Encryption includes the use of an algorithm to encode specific documents or files — that can only be decoded by a particular person or group. Hence, besides security, it also ensures that all your data is the same as you want it to be in the case you need to recover it.

Evaluate the retention period

Each storage device comes with limited space. Therefore, storing every backup forever isn't quite possible. Most of the backup solutions come with a sequence of retention spans. This includes keeping daily backups for weeks, weekly backups for months, and even monthly backups for years.

This specific retention schedule allows for recovering multiple, primary backups. Therefore, it is advised to retain specific backup solutions considering your business's requirements for backup retention.

Many solutions offer incremental backups too, this only backup up new data or changed data, this, therefore, saves considerable amounts of storage space and reduces the time it takes to backup.

3-2-1 Backup Rule using off-site storage

While any backup is better than no backup if you have data that is very important or irreplaceable, the best solution is to employ the 3-2-1 backup rule.

This rule means you have 3 copies of your data (1 primary copy and 2 backups).
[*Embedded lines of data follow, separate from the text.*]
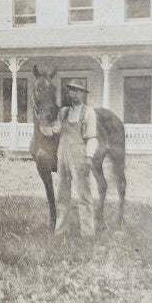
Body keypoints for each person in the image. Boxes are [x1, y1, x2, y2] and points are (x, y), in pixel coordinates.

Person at [50, 80, 98, 237]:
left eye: (78, 91)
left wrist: (89, 158)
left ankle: (88, 233)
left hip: (79, 156)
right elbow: (55, 130)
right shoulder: (63, 112)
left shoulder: (88, 112)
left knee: (83, 194)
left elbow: (92, 138)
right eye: (72, 90)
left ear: (83, 94)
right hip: (62, 155)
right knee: (62, 194)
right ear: (68, 93)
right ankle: (60, 231)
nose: (75, 94)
You will then have two local copies, one being the primary then a local backup to network-attached storage or even just an external hard drive, then an offsite backup. You could have a physical copy offsite where you manually bring a drive to and from work, but the most logical solution is to use one of the many affordable cloud backup solutions. Synology also has options allowing you to sync NAS drives over the internet.

Different backup solutions come with their varied specifications to handle and store your data. Thus, using multiple backup solutions stands as the most feasible option to ensure the security of your data. Liquid Web and cPanel are some of the best backup software — where the former makes backups of your device and store it in an off-site location. Alongside, the latter only obtain copies of your cPanel account that can be stored on-site or on the remote storage.